The story itself is completely unrelated to the prompt, but I figure that's O.K., because the whole point was to get me to write, and write anything! I look forward to writing again! And now, Dystopia.
Turning her drenched collar up against the downpour, Lilah pushed her way up the high-street, towards the small shop near the top of the hill. Water ran down the sidewalk in streams, breaking against the tips of her boots and pouring off the side. The gutters, unused to such volumes of water, had been overcome. The water, with no place else to go, simply fled lower and lower, finding a hollow, a rut, or a pool, filling it and then overflowing, running on to the next until everything was soaked, until everything was flooded. Miserably, Lilah plodded quickly onward, fighting the constant rain.
By the second day, the roof of her apartment building, unused to such conditions, had begun to leak. Now the rain had been steadily falling for four days and many roofs, hers included, had fallen in, driving people by the dozens onto the streets to look for shelter.
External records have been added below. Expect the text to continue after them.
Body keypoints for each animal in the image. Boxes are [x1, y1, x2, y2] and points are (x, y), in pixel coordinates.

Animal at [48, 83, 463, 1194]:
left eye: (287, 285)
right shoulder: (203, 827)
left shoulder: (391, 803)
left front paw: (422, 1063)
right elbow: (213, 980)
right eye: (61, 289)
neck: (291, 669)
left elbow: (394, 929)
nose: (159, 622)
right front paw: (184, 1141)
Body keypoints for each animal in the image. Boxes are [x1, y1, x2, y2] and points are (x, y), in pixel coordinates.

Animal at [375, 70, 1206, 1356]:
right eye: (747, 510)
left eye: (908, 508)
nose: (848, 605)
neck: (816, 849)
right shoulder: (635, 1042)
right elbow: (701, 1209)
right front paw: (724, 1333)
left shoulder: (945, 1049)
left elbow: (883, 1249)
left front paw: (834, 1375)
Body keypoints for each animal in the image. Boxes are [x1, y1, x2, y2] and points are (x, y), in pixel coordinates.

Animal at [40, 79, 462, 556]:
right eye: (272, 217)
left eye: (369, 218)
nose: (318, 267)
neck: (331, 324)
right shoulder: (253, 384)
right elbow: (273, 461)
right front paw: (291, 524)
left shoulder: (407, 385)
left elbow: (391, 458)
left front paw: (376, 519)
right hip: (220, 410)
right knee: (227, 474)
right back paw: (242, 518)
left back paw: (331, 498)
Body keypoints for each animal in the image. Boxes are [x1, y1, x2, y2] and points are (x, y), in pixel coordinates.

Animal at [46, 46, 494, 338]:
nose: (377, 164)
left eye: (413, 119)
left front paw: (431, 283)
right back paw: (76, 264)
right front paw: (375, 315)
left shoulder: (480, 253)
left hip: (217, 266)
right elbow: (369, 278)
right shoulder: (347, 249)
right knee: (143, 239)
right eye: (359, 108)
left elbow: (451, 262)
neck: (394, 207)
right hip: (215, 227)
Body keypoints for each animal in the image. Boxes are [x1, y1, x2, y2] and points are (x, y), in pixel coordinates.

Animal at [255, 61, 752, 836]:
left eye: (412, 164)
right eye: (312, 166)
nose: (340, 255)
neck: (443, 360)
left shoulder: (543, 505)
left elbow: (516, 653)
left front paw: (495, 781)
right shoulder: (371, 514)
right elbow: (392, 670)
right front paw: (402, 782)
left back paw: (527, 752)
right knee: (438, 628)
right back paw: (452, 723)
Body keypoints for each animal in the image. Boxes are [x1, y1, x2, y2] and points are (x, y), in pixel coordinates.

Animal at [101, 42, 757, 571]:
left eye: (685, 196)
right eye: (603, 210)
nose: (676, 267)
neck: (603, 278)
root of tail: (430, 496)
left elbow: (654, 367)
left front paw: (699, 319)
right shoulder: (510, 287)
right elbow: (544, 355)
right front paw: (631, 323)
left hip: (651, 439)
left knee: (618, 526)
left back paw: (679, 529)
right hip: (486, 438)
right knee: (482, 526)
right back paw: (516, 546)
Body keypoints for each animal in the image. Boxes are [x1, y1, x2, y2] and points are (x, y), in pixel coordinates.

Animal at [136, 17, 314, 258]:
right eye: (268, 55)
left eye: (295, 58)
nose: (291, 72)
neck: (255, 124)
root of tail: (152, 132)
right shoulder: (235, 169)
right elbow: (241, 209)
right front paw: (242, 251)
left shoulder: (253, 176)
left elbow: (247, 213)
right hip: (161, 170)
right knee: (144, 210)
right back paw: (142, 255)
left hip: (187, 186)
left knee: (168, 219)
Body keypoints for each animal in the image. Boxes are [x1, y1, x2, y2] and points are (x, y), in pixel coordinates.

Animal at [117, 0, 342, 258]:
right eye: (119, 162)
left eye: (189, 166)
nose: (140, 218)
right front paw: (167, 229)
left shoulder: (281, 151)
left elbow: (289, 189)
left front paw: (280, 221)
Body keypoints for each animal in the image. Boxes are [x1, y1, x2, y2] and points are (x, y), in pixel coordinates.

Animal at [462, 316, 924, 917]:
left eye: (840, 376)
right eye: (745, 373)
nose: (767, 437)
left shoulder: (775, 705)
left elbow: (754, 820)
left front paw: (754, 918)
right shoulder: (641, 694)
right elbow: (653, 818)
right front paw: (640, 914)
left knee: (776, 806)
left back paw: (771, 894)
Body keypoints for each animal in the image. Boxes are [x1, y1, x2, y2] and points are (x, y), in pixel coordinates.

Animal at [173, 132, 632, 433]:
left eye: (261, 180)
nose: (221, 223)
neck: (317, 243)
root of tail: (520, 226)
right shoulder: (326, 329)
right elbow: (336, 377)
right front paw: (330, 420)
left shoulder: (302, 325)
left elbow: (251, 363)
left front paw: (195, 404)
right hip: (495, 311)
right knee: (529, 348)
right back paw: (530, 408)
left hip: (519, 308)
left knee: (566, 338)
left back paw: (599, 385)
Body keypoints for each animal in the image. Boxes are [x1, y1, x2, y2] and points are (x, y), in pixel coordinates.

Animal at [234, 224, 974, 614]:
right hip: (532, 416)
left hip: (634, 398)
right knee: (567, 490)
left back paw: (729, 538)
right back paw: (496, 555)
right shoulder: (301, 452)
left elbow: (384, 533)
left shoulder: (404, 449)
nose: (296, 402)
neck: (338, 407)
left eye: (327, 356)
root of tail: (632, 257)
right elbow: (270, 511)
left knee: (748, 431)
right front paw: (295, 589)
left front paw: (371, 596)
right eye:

The doors to the other levels of the city had been closed down. Lilah thought of her cousins living in tier #1, somewhere below her. How she had looked down on them for being poor, for being stuck so near the mines and forges. Stuck listening to the infernal clanging and banging, the hissing steam, roaring drills and huge thudding hammers that made the ground shake. Stuck in the heat. Suddenly shivering violently, she cursed at the numbingly cold water and at herself. How many times she had declined their invitations to visit, coming up with wild excuses or ignoring them all together. What she would give to be with them right now, in the warm, dry, loud house she had grown up in and left as soon as she was able. It would be dry; the pumps were working on the lower levels, she could feel them constantly, a low throbbing.
As she walked she grew more frozen and soaked. The council had no right to do this to her or to the thousands of other everyday Second-level citizens being equally affected by the artificial rain. It had driven her out of her home, out of the relative comfort she had. She had watched the water build up against the mill where she worked until one wall buckled and gave in and it began to fill until, like a balloon, it burst, carrying bricks and machines, bundles of clothes and tools and everything else on a brown tide down the street. Now, her only possession the clothes on her back, she turned hopelessly to the only saving force she could think of, the resistance. It was only to suppress the resistance and punish its followers that the rain had been started, and now, because of its apocalyptic pouring, people were flocking to the one place they knew would not turn them away. In half a week, the rain had done more towards solidifying the people of T2 against the council than in twelve years of diligent resistance work.
Finally, Lilah reached the small shop. Yanking the door open, she stumbled inside and struggled to close it against the water now streaming inside and into a drain. A burly arm reached past her and pulled the door forcefully shut, and the roar of the rain and the gurgling of the water on the streets dissipated to a surprisingly low mumble. Turning, Lilah found herself face to face with Peter, the proprietor of the shop. “Lilah girl, quickly, come in! You look half dead!” he spoke concernedly, quickly taking her coat and handing it to his nephew, who hung it to dry. In one smooth motion, he spun a chair away from a table and into place next to the blazing radiator, then pushed the exhausted girl into the warm wood, sliding the chair to face the life-giving heat. A steaming mug was forced into her hands, and Lilah noticed, for the first time, the conglomeration of soaked and bedraggled friends, neighbors, and coworkers all gathered in the heat. “I guess it pays to invest in a strong roof, eh?” he said, awkwardly concealing his worry in joviality before retreating, shuffling into the back room.
For a few minutes, the room was silent as Lilah soaked in the warmth of the room. The mug brought life into her numbed hands and she took a drink, coughing at the harshness of the strong unsweetened tea, but still vaguely delighted at the heat now spreading through her from within. Within a few minutes, she was drifting off to sleep, finally warm, finally safe. She would have to venture out again to contact the resistance, but for now, thought Lilah, she was content to sleep.